## Assigned task 1:
List every condition named under the Draft entry in the tank landing ship specifications.
## Assigned task 2:
Answer from the tank landing ship specifications:
(a) What is the ship's beam?
(b) Which diesel engines are installed, and how many?
(c) At what speed is the range figure given?
## Assigned task 3:
Reproduce part of the tank landing ship specifications word for word, beginning at the words "General characteristics" and stopping after "km/h; 13.3 mph)".

Start of Provided text

General characteristics
- Class & type: LST-542-class tank landing ship
- Displacement: 1,625 long tons (1,651 t) (light); 4,080 long tons (4,145 t) (full (seagoing draft with 1,675 short tons (1,520 t) load); 2,366 long tons (2,404 t) (beaching);
- Length: 328 ft (100 m) oa
- Beam: 50 ft (15 m)
- Draft: Unloaded: 2 ft 4 in (0.71 m) forward; 7 ft 6 in (2.29 m) aft; Full load: 8 ft 3 in (2.51 m) forward; 14 ft 1 in (4.29 m) aft; Landing with 500 short tons (450 t) load: 3 ft 11 in (1.19 m) forward; 9 ft 10 in (3.00 m) aft; Limiting 11 ft 2 in (3.40 m); Maximum navigation 14 ft 1 in (4.29 m);
- Installed power: 2 × 900 hp (670 kW) Electro-Motive Diesel 12-567A diesel engines; 1,800 shp (1,300 kW);
- Propulsion: 1 × Falk main reduction gears; 2 × Propellers;
- Speed: 11.6 kn (21.5 km/h; 13.3 mph)
- Range: 24,000 nmi (44,000 km; 28,000 mi) at 9 kn (17 km/h; 10 mph) while displacing 3,960 long tons (4,024 t)

End of Provided text
Start of Information supplied

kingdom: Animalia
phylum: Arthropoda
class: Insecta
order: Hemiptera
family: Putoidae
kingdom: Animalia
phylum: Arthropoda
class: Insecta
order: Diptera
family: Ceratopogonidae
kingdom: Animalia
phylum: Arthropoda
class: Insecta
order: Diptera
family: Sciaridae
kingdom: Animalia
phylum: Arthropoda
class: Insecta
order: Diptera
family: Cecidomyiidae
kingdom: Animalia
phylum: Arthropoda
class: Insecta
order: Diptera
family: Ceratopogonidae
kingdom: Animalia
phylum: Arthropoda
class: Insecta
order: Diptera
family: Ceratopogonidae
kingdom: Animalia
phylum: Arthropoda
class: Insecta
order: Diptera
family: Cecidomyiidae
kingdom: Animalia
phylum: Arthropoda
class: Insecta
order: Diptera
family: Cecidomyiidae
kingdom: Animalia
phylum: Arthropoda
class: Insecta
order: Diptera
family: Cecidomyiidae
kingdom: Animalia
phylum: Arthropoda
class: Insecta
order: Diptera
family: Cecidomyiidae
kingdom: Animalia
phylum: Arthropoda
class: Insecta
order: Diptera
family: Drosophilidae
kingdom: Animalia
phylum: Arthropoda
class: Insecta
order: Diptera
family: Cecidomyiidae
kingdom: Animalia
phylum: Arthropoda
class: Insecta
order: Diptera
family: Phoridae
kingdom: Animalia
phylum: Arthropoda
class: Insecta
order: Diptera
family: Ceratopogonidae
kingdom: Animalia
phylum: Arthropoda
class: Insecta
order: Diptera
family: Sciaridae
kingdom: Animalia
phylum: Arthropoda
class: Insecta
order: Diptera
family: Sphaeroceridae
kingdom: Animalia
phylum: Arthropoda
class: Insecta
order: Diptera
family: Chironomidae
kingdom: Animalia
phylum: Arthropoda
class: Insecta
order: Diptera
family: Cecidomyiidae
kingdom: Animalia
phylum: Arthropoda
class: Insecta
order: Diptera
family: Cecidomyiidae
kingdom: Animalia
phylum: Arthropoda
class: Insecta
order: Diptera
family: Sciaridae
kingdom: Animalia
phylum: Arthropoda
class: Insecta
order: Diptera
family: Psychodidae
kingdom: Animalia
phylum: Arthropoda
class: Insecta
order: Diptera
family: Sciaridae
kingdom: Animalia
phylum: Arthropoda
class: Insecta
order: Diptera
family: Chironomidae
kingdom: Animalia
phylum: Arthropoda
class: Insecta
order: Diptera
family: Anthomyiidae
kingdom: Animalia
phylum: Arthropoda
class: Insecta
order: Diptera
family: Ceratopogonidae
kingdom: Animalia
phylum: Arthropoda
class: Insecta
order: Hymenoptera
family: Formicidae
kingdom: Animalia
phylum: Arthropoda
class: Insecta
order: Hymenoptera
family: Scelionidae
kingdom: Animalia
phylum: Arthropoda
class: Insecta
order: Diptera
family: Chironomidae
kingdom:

End of Information supplied

## Exercise solution 1:
Unloaded; Full load; Landing with 500 short tons (450 t) load; Limiting; Maximum navigation

## Exercise solution 2:
(a) 50 ft (15 m)
(b) Two 900 hp (670 kW) Electro-Motive Diesel 12-567A diesel engines
(c) 9 kn (17 km/h; 10 mph)

## Exercise solution 3:
General characteristics
- Class & type: LST-542-class tank landing ship
- Displacement: 1,625 long tons (1,651 t) (light); 4,080 long tons (4,145 t) (full (seagoing draft with 1,675 short tons (1,520 t) load); 2,366 long tons (2,404 t) (beaching);
- Length: 328 ft (100 m) oa
- Beam: 50 ft (15 m)
- Draft: Unloaded: 2 ft 4 in (0.71 m) forward; 7 ft 6 in (2.29 m) aft; Full load: 8 ft 3 in (2.51 m) forward; 14 ft 1 in (4.29 m) aft; Landing with 500 short tons (450 t) load: 3 ft 11 in (1.19 m) forward; 9 ft 10 in (3.00 m) aft; Limiting 11 ft 2 in (3.40 m); Maximum navigation 14 ft 1 in (4.29 m);
- Installed power: 2 × 900 hp (670 kW) Electro-Motive Diesel 12-567A diesel engines; 1,800 shp (1,300 kW);
- Propulsion: 1 × Falk main reduction gears; 2 × Propellers;
- Speed: 11.6 kn (21.5 km/h; 13.3 mph)